An op-ed in the New York Times, written by Susan Faludi, makes the incredible claim that Believe All Women is a “Right-Wing Trap.” Attempting to explain “how feminists got stuck answering” for the thing they’ve been saying for years, Faludi asserts that feminists actually have not been saying that thing at all. After doing some detective work on Twitter, she determined that dastardly conservatives inserted the word “all.” The real slogan is Believe Women, Faludi says, not Believe All Women.

This is, of course, a bald faced lie. Feminists most certainly did say “all women.” A simple Google search will turn up numerous examples. Here’s one from the Kavanaugh hearing. Notice the crowd of activists proudly unfurling a sign that says “We Believe All Survivors.” Perhaps Faludi will tell us that they were secret double agents for the Right Wing conspiracy. Fine, let’s pretend, for the sake of argument, that the feminist slogan was only ever supposed to be Believe Women, and that the word “all” was introduced as a nefarious scheme by anti-feminist forces on the Right. Even in this fantasy scenario, feminists are still guilty of a massive double standard.

First of all, “all” is implied in Believe Women. If they meant simply to say that they believe Christine Ford, or any other specific accuser who happened to be accusing a conservative, then they would have just said “I believe Christine Ford” or whoever. And they did say that. But they also said “I believe women.” Which means the statement was meant to be understood generally.

Moreover, if “all” was not implied, then the slogan served no discernible purpose. Everyone already believed some women. It’s not like there were people claiming that we should believe no women. The standard policy, prior to Me Too, was to believe some women and not others. If a woman seemed to be credible and honest and presented evidence to support her claim, we believed her. The Me Too movement, waving its Believe Women banner, was meant to be a response to and condemnation of this approach. Now they’re pretending that they were actually affirming the very approach that the movement was meant to condemn.

Faludi claims that no feminist “thinks we should believe everything all women say — even what they say about sexual assault.” Really? Then what does Believe Women mean? If believing women doesn’t entail believing them, what does it entail? Jill Filipovic, a prominent feminist writer, shared the Times article on Twitter and summarized its thesis this way: “Feminists never said “believe all women” – the right inserted the “all.” Feminists said “believe women”: that is, start with the assumption that women are telling the truth instead of reflexively doubting them.”

Okay, so believing women doesn’t mean believing them — it means assuming that what they’re saying is true. But isn’t that the definition of believing someone? Isn’t this like trying to draw a contrast between a square and a geometric shape with four equal straight sides? It’s a distinction without a difference. Phrase it however you want, the argument that critics of the Me Too movement have made for years is that we cannot immediately believe a sexual assault accusation, or assume that it’s true.

Indeed, we should reflexively doubt at least some sexual assault allegations, especially any that are made years after the fact and during a political campaign or Supreme Court confirmation hearing.

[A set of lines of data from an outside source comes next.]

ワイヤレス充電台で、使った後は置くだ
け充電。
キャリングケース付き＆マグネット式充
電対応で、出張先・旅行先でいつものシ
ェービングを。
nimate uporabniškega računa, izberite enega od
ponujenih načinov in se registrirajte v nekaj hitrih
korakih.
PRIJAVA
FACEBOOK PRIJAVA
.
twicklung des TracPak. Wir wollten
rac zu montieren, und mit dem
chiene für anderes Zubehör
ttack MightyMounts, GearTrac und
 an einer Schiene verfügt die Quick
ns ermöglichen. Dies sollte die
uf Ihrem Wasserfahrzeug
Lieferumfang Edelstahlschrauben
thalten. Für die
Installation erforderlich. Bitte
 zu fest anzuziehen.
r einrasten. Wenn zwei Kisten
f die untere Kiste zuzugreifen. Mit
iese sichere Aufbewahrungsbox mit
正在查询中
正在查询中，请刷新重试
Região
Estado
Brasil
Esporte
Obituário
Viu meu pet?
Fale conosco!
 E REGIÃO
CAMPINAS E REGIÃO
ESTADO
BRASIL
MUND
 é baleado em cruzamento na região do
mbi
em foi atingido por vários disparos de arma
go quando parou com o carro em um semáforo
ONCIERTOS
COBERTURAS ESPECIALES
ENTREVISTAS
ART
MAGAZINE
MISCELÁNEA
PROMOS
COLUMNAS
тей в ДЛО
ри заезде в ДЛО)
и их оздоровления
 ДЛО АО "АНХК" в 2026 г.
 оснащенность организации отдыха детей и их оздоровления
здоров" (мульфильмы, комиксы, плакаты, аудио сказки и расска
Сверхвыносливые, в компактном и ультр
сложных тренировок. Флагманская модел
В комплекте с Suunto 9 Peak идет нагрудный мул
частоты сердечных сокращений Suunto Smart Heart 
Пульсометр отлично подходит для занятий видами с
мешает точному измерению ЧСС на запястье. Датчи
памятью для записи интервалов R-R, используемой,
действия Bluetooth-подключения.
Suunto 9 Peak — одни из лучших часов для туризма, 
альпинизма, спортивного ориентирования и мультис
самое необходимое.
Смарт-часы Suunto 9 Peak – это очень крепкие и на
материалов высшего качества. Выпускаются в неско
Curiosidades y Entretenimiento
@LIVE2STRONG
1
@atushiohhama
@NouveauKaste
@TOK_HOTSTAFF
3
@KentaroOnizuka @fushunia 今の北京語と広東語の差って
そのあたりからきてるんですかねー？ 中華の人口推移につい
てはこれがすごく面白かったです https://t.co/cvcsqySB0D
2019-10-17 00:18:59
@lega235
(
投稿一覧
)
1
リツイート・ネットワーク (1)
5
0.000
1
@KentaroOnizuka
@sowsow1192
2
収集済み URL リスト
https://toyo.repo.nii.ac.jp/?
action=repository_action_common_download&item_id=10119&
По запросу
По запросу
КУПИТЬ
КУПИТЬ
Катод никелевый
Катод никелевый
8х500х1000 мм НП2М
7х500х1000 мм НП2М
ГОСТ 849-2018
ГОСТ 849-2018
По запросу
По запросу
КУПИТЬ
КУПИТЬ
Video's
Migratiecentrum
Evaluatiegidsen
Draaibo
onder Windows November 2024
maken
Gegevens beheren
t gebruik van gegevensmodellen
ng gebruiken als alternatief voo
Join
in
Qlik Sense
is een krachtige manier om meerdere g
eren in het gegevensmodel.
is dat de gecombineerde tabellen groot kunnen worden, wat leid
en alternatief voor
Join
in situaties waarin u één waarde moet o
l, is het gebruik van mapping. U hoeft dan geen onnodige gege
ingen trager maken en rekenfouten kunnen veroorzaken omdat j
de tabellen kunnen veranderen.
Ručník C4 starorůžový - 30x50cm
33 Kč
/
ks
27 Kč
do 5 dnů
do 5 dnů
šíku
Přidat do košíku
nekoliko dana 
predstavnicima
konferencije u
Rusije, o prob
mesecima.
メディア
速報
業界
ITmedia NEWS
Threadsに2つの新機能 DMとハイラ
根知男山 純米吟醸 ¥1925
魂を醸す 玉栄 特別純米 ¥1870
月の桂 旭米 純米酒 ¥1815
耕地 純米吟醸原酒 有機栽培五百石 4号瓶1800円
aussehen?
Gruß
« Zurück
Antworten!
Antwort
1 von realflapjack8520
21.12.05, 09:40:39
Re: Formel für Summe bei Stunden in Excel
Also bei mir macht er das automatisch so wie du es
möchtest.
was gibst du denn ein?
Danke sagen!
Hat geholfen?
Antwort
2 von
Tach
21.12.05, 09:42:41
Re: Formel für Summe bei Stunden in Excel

The point is that a person who comes forward with an allegation under those circumstances better have a significant amount of very solid evidence to present. The burden of proof is on them. If they cannot meet the burden, or even come close to meeting it, then our reflex, or assumption, should be to doubt. This is the responsible and rational way to handle these cases. But it’s exactly the method that people like Susan Faludi and Jill Filipovic and Joe Biden himself have condemned. They say we should assume the truth of the accusation and put the burden of proof on the accused. Rather, that’s what they said. Past tense. Now they’ve suddenly discovered a passion for evidence and the presumption of innocence.

They can try to frame this any way they want, and play whatever word games they want, none of that will change or hide their shameless, vile hypocrisy.